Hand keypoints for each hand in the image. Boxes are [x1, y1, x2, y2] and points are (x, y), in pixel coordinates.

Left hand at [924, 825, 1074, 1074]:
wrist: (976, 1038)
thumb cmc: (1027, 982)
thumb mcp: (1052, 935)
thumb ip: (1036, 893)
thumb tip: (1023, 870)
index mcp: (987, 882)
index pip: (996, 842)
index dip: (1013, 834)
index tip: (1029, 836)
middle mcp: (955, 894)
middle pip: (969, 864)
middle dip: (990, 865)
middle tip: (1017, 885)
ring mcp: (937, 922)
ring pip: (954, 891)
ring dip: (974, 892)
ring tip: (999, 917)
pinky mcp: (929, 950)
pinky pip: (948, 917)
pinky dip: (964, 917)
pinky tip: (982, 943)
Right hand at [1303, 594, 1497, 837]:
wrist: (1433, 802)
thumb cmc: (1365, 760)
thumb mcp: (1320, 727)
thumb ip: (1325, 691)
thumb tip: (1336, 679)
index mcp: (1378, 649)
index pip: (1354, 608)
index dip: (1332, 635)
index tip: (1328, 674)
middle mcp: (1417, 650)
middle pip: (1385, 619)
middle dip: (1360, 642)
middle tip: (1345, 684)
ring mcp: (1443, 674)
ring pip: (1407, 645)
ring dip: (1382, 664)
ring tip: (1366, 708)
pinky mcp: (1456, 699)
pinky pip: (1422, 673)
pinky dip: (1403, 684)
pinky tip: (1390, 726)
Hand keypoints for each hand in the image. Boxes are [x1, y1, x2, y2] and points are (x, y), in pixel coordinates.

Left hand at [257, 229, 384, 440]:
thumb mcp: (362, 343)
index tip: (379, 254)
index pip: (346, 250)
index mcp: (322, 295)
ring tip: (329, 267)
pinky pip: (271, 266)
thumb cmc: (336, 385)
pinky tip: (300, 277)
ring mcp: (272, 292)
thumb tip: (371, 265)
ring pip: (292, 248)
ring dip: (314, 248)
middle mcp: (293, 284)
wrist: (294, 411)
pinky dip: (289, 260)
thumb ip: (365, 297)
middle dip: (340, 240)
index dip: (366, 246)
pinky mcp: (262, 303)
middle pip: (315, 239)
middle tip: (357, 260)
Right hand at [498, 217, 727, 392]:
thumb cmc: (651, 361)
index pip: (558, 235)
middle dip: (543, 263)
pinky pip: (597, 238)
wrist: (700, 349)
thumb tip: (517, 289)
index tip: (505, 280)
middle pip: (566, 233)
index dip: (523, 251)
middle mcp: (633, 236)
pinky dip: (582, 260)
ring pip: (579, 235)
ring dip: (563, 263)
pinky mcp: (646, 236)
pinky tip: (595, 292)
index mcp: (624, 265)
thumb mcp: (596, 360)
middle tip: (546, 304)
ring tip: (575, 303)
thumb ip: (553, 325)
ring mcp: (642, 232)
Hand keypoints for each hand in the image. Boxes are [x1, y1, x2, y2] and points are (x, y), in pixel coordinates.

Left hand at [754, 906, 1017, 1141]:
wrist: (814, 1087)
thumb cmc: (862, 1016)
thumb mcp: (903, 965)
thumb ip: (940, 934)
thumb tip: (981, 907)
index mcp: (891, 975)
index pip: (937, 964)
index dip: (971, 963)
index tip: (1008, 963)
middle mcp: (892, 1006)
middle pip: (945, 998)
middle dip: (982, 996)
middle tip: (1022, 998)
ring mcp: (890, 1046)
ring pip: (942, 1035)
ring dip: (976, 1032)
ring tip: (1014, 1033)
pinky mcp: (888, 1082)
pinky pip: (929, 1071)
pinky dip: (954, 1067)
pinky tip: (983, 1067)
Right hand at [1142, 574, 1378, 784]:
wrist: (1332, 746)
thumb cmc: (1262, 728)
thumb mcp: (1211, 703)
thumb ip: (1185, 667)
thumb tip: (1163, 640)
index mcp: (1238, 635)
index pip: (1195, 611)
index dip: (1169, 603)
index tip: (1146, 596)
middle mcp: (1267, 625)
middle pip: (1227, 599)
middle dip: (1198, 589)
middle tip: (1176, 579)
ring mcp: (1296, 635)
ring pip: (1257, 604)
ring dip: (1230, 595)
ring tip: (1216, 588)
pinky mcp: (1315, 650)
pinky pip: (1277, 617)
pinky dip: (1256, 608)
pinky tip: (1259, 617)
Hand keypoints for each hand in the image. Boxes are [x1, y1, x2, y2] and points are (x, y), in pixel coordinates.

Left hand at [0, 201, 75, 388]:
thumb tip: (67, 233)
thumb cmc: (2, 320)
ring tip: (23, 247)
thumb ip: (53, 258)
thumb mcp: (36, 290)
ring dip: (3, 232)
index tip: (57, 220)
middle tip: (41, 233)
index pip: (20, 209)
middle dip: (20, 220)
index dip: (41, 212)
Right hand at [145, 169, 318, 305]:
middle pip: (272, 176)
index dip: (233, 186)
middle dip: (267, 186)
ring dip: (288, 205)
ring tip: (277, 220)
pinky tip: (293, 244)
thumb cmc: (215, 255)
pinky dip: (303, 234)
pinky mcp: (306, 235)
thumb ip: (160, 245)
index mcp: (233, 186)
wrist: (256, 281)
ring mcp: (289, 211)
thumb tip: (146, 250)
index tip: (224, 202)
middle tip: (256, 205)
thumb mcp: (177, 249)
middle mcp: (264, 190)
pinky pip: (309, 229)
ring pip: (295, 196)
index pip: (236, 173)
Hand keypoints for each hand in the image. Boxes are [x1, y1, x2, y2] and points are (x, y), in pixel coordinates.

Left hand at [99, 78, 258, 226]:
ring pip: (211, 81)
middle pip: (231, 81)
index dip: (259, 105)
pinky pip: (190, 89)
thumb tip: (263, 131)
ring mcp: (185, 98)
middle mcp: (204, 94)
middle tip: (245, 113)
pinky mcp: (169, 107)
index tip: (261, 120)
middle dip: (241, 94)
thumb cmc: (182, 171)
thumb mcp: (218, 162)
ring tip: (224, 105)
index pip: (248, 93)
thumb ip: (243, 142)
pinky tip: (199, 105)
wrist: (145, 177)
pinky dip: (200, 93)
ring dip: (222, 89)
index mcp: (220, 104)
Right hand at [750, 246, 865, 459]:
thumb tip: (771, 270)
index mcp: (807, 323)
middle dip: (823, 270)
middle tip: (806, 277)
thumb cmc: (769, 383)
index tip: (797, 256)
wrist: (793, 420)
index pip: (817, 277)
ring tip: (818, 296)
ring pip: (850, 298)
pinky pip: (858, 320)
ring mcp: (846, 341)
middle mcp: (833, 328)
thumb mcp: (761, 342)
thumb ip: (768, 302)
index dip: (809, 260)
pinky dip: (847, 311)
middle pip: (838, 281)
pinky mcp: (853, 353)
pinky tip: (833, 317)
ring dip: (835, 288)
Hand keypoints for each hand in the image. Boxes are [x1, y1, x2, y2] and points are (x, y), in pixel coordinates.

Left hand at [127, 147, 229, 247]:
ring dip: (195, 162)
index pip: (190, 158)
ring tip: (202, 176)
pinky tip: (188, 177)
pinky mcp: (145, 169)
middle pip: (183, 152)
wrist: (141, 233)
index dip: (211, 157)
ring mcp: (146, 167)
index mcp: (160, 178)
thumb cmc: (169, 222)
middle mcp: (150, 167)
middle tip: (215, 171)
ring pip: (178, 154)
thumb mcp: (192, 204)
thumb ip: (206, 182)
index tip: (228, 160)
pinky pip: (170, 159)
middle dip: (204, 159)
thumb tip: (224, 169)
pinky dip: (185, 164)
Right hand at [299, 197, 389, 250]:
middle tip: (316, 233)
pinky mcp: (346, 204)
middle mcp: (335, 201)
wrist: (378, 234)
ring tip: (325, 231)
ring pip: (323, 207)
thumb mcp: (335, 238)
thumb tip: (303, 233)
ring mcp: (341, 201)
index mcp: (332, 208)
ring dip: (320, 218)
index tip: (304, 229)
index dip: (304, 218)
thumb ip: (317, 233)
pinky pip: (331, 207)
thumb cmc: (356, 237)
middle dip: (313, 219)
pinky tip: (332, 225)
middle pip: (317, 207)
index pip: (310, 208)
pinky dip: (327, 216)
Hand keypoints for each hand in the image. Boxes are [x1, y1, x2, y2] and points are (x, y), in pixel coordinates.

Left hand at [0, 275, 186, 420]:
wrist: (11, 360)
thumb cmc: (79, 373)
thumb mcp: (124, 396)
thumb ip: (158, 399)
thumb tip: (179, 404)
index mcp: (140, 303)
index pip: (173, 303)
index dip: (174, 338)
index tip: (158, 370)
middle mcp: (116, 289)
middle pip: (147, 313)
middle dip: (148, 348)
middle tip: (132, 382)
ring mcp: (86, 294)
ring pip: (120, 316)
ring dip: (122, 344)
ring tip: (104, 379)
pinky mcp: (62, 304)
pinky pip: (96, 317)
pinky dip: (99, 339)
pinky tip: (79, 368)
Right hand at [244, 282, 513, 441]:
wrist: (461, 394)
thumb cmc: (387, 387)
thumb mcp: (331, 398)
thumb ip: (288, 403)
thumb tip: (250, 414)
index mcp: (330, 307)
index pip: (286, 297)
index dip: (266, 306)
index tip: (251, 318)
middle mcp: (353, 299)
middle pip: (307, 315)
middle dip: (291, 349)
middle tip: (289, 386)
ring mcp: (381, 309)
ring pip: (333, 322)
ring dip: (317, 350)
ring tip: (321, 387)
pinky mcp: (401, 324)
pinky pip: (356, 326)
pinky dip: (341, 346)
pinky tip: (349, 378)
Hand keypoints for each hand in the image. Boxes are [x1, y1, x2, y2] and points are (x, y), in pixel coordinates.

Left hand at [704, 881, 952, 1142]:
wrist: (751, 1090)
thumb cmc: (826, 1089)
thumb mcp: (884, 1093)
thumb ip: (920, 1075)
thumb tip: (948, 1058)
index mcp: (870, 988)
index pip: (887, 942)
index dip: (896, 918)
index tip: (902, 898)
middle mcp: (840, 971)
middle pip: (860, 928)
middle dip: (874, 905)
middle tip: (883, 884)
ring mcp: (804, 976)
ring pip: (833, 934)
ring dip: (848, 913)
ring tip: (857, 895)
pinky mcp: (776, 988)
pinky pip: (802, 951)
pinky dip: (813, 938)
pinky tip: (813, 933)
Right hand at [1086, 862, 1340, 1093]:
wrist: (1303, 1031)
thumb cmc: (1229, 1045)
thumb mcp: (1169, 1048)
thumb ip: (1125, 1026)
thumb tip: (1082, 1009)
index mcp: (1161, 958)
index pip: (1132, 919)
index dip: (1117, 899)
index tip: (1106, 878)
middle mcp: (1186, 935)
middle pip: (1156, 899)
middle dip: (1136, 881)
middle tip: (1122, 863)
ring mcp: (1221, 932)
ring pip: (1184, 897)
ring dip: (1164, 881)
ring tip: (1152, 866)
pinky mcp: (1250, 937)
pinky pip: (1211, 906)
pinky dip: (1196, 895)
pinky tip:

____________________

Pull out all lines of the data with the string "Left".

* Solution:
Left hand at [924, 825, 1074, 1074]:
Left hand at [257, 229, 384, 440]:
Left hand at [754, 906, 1017, 1141]:
Left hand at [0, 201, 75, 388]:
Left hand at [99, 78, 258, 226]:
Left hand at [127, 147, 229, 247]:
Left hand at [0, 275, 186, 420]:
Left hand at [704, 881, 952, 1142]:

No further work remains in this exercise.